Convert the lines of these records into a JSON list of strings, with each line as its own string and the blank lines omitted. Cover every record, and exclude the pictures from the list.

Data records –
■ ■ ■ ■

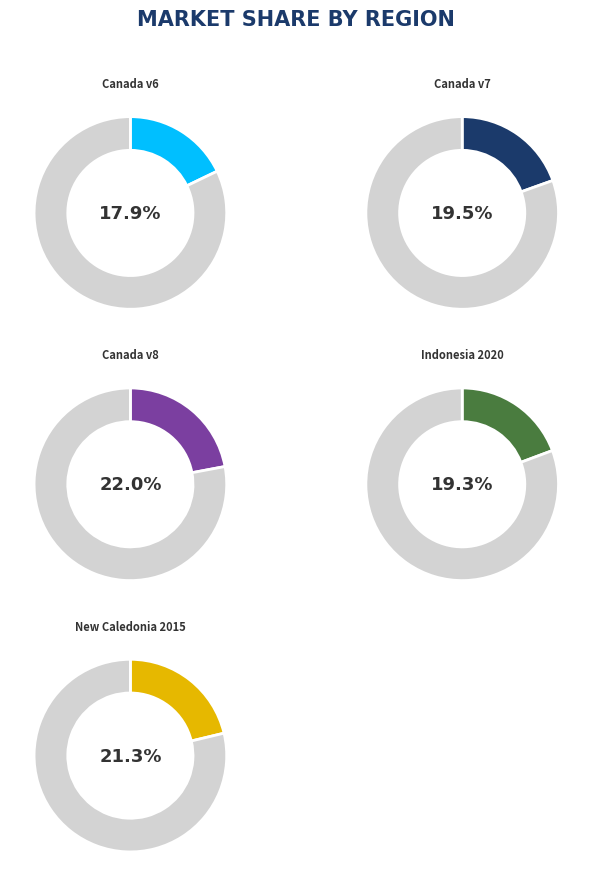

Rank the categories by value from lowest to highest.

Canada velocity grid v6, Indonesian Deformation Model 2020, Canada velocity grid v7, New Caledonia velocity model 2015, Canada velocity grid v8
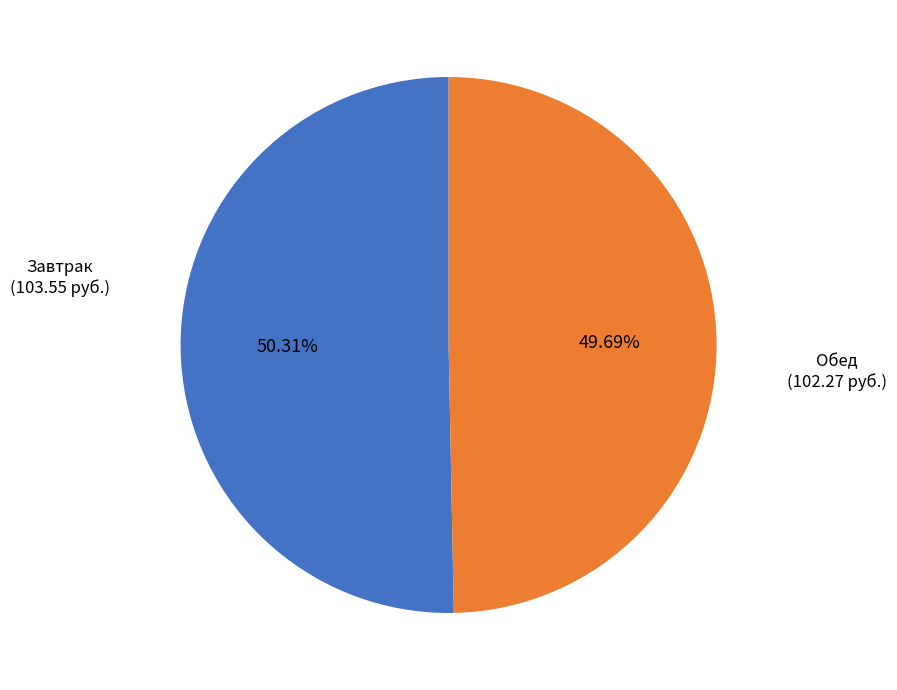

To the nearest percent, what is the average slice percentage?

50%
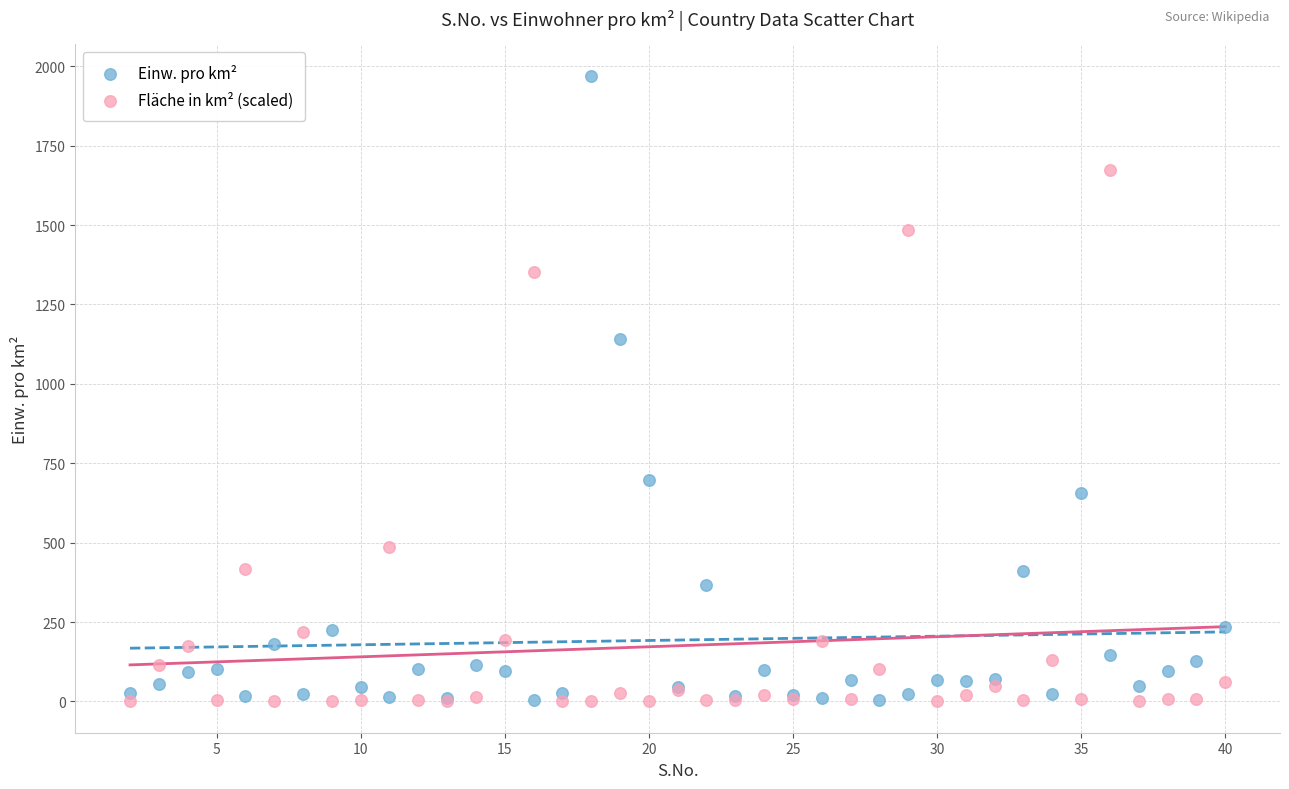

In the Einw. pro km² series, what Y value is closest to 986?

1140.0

■ ■ ■ ■

Result for this task –
[
  "Rank the categories by value from lowest to highest.",
  "Canada velocity grid v6, Indonesian Deformation Model 2020, Canada velocity grid v7, New Caledonia velocity model 2015, Canada velocity grid v8",
  "To the nearest percent, what is the average slice percentage?",
  "50%",
  "In the Einw. pro km² series, what Y value is closest to 986?",
  "1140.0"
]